▶ _AIM OF THE TASK_:
Copy out each line of the entries where the word "KiCad" is present.

▶ _RECORDS TO PROCESS_:
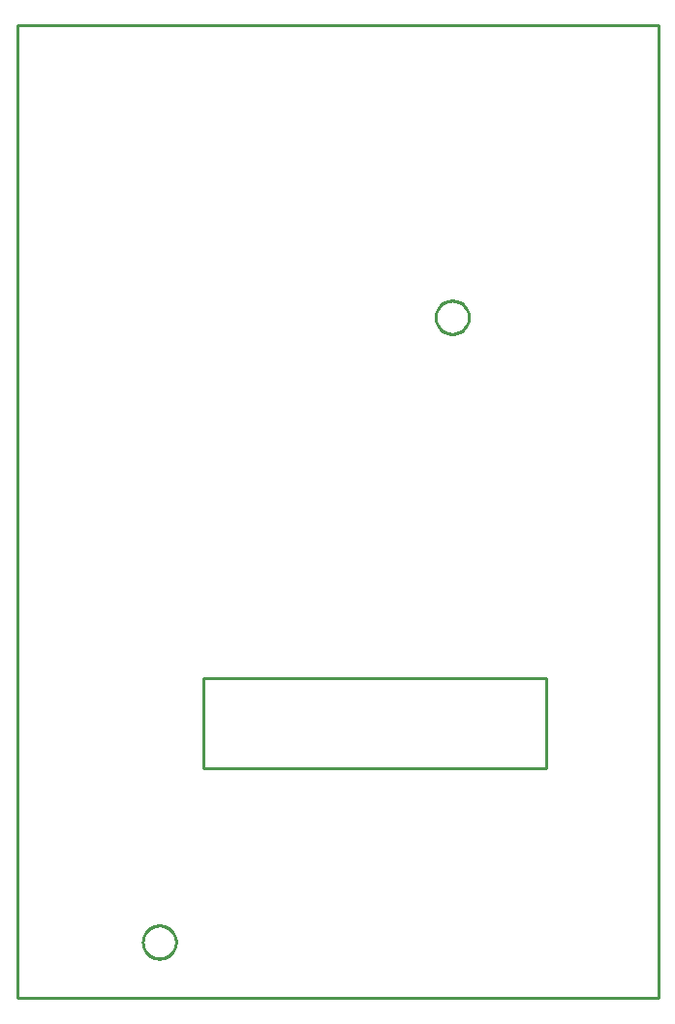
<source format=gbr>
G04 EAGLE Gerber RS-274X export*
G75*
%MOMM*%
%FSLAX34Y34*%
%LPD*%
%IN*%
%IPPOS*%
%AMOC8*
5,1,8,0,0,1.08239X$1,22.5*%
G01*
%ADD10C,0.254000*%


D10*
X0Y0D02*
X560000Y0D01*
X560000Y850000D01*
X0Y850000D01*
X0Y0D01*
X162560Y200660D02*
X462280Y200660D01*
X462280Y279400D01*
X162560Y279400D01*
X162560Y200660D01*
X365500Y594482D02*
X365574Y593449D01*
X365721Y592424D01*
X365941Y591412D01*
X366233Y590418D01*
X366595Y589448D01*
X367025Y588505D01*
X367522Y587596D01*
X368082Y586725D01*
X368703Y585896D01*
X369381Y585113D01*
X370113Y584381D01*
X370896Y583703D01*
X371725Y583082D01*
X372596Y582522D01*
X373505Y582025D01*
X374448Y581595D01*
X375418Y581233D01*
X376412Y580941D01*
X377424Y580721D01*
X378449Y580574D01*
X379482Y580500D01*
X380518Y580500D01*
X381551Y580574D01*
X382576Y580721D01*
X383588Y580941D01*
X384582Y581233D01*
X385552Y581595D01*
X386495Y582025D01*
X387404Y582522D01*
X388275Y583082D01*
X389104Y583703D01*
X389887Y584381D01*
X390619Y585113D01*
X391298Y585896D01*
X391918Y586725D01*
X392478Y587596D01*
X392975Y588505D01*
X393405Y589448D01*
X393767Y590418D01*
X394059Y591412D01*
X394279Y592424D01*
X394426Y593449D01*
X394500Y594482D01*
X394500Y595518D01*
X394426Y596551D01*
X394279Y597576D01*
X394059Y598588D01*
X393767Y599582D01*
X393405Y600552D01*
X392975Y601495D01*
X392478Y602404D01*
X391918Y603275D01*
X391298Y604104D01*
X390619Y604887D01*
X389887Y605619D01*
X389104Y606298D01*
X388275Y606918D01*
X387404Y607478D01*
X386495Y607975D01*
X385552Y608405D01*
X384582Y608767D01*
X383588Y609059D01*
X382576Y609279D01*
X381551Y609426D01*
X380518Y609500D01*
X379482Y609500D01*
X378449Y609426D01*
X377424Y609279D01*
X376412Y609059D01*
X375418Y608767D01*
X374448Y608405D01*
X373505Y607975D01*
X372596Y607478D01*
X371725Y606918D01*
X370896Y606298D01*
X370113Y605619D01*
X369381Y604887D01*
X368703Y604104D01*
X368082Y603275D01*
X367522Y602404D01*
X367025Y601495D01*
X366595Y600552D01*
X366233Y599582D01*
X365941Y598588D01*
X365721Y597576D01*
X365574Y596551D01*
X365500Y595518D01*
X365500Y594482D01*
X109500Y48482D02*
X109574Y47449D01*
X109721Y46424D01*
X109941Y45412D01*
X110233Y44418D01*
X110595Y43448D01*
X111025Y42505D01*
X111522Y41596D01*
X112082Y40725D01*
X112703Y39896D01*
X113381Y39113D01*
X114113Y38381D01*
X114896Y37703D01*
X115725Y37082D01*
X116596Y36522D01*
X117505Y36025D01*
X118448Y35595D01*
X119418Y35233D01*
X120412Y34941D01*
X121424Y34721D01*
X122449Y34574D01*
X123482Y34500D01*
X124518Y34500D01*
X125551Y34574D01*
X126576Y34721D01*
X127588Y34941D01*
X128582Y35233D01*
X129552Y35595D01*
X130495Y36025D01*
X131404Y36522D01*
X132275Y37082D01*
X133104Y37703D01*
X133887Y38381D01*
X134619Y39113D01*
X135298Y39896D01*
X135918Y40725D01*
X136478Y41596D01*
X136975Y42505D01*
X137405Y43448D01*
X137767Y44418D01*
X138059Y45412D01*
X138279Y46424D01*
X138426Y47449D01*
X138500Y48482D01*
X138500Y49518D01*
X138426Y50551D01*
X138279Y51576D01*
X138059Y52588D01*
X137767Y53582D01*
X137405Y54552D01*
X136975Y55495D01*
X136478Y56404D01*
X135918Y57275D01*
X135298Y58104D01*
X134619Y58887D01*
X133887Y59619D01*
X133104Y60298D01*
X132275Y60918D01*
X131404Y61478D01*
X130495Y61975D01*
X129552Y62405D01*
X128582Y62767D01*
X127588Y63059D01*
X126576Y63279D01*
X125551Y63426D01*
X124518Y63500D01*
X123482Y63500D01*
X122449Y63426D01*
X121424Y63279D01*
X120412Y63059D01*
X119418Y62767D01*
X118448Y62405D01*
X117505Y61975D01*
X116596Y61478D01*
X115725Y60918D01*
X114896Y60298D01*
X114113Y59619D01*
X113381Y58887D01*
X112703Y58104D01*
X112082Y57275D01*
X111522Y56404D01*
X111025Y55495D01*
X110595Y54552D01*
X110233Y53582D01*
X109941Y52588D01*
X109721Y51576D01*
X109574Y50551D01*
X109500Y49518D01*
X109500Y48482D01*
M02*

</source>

...

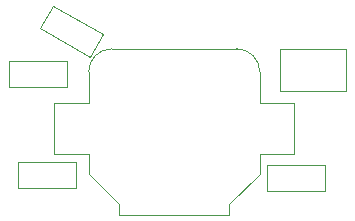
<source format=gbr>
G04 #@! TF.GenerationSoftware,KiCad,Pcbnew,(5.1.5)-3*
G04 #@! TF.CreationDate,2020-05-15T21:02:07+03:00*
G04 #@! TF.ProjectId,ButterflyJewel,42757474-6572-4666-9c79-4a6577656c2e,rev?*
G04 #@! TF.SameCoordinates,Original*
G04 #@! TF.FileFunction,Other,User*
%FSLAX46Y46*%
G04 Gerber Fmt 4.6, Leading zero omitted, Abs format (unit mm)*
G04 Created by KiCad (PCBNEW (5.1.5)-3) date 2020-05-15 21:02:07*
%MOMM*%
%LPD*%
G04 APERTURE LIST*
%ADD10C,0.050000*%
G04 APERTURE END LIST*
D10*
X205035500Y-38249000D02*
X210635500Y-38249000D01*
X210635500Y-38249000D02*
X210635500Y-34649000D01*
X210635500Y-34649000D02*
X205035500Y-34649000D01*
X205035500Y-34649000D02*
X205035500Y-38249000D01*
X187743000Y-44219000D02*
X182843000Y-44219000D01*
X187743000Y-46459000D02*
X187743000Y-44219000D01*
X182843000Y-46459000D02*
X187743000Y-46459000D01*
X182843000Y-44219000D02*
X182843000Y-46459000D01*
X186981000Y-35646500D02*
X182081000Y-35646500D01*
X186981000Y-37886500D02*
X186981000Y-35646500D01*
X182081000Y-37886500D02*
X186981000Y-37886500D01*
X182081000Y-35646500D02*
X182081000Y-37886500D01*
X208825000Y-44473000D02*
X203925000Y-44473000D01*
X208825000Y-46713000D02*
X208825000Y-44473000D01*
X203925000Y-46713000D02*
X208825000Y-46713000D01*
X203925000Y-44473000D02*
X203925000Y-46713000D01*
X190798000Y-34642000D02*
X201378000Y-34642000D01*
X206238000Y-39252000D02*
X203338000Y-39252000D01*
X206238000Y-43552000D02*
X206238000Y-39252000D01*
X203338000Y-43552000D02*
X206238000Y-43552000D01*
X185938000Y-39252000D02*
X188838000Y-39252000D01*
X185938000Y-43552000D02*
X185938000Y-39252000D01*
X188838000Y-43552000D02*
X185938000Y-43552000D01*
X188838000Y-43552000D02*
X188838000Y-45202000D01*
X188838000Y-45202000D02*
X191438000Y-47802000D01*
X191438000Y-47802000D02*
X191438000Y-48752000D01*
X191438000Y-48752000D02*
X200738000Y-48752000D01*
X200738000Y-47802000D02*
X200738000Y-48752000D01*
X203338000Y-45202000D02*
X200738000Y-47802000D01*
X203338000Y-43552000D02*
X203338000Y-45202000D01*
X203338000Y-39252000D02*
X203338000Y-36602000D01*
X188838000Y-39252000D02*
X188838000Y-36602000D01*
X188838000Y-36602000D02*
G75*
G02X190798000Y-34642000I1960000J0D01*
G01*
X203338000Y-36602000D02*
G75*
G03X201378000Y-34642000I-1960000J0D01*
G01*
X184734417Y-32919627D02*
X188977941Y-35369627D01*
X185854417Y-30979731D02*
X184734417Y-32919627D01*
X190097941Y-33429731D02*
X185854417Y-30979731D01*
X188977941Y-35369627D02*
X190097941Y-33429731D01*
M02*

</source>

▶ _EXERCISE RESULT_:
G04 #@! TF.GenerationSoftware,KiCad,Pcbnew,(5.1.5)-3*
G04 Created by KiCad (PCBNEW (5.1.5)-3) date 2020-05-15 21:02:07*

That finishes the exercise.